1、get_sliced_prediction中的postprocess，默认为combine.py中的GreedyNMMPostprocess这个是核心函数，

class GreedyNMMPostprocess(PostprocessPredictions):
    def __call__(
            self,
            object_predictions: List[ObjectPrediction],
    ):
        object_prediction_list = ObjectPredictionList(object_predictions)
        # 转化为pytorch tensor
        object_predictions_as_torch = object_prediction_list.totensor()
        if self.class_agnostic:  # 一般不进入这里
            keep_to_merge_list = greedy_nmm(
                object_predictions_as_torch,
                match_threshold=self.match_threshold,
                match_metric=self.match_metric,
            )
        else:  # 一般进入这里，计算需要融合的目标
            keep_to_merge_list = batched_greedy_nmm(
                object_predictions_as_torch,
                match_threshold=self.match_threshold,
                match_metric=self.match_metric,
            )

        selected_object_predictions = []
        # 截取程序中keep_to_merge_list一小段：{34: [45, 53], 5: [29], 6: []}
        # 34: [45, 53]表示：第34个目标需要和45,53目标融合；5: [29]表示：第5个目标需要和29目标融合；6: []表示：第6个目标不需要和任何框融合；
        # 融合是逐步进行的，即第一次融合结果作为下一次融合输入
        for keep_ind, merge_ind_list in keep_to_merge_list.items():
            for merge_ind in merge_ind_list:
                #iou或ios大于指定阈值
                if has_match(
                        object_prediction_list[keep_ind].tolist(),
                        object_prediction_list[merge_ind].tolist(),
                        self.match_metric,
                        self.match_threshold,
                ):
                    #融合主函数，融合包坐标、分数、类别
                    object_prediction_list[keep_ind] = merge_object_prediction_pair(
                        object_prediction_list[keep_ind].tolist(), object_prediction_list[merge_ind].tolist()
                    )
            selected_object_predictions.append(object_prediction_list[keep_ind].tolist())

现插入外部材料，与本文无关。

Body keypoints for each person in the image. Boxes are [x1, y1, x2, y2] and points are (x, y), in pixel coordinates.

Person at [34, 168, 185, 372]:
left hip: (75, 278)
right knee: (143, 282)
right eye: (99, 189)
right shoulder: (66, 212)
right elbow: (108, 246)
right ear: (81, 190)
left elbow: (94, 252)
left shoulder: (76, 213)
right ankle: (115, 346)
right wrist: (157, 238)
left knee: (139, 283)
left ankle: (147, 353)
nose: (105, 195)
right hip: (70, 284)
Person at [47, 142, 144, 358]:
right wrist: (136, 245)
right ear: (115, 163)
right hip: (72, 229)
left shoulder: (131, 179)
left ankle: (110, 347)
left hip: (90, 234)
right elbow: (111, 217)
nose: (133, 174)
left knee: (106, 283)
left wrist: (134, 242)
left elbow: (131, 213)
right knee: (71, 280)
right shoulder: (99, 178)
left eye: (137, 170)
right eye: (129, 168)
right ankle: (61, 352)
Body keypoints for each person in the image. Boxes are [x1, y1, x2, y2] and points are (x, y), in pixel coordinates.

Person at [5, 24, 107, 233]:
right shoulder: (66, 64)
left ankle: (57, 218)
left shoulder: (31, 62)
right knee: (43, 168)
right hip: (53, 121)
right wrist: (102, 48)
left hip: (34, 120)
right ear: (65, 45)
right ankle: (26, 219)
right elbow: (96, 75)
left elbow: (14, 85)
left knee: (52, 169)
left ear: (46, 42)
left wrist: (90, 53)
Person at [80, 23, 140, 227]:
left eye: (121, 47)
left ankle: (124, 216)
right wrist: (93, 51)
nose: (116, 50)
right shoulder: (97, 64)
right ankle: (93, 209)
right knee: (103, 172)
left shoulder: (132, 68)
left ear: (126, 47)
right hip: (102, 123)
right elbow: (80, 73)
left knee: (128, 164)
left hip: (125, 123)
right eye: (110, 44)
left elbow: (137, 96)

        return selected_object_predictions

需要注意的是sahi的score融合只是取其最大值，没有用博客中的计算公式

2、batched_greedy_nmm函数

def batched_greedy_nmm(
        object_predictions_as_tensor: torch.tensor,
        match_metric: str = "IOU",
        match_threshold: float = 0.5,
):
    """
    Apply greedy version of non-maximum merging per category to avoid detecting
    too many overlapping bounding boxes for a given object.
    Args:
        object_predictions_as_tensor: (tensor) The location preds for the image
            along with the class predscores, Shape: [num_boxes,5].
        match_metric: (str) IOU or IOS
        match_threshold: (float) The overlap thresh for
            match metric.
    Returns:
        keep_to_merge_list: (Dict[int:List[int]]) mapping from prediction indices
        to keep to a list of prediction indices to be merged.
    """
    # x1,y1,x2,y2,score,clsid
    category_ids = object_predictions_as_tensor[:, 5].squeeze()
    keep_to_merge_list = {}
    for category_id in torch.unique(category_ids):
        curr_indices = torch.where(category_ids == category_id)[0]  # 全局索引
        # 当前类别下目标框可能需要合并的信息，局部索引
        curr_keep_to_merge_list = greedy_nmm(object_predictions_as_tensor[curr_indices], match_metric, match_threshold)
        curr_indices_list = curr_indices.tolist()
        # 局部索引转化为全局索引
        for curr_keep, curr_merge_list in curr_keep_to_merge_list.items():
            keep = curr_indices_list[curr_keep]
            merge_list = [curr_indices_list[curr_merge_ind] for curr_merge_ind in curr_merge_list]
            keep_to_merge_list[keep] = merge_list
    return keep_to_merge_list

3、greedy_nmm函数

def greedy_nmm(
        object_predictions_as_tensor: torch.tensor,
        match_metric: str = "IOU",
        match_threshold: float = 0.5,
):
    """
    Apply greedy version of non-maximum merging to avoid detecting too many
    overlapping bounding boxes for a given object.
    Args:
        object_predictions_as_tensor: (tensor) The location preds for the image
            along with the class predscores, Shape: [num_boxes,5].
        object_predictions_as_list: ObjectPredictionList Object prediction objects
            to be merged.
        match_metric: (str) IOU or IOS
        match_threshold: (float) The overlap thresh for
            match metric.
    Returns:
        keep_to_merge_list: (Dict[int:List[int]]) mapping from prediction indices
        to keep to a list of prediction indices to be merged.
    """
    # 非极大值融合，和nms类似
    keep_to_merge_list = {}

    # we extract coordinates for every
    # prediction box present in P
    x1 = object_predictions_as_tensor[:, 0]
    y1 = object_predictions_as_tensor[:, 1]
    x2 = object_predictions_as_tensor[:, 2]
    y2 = object_predictions_as_tensor[:, 3]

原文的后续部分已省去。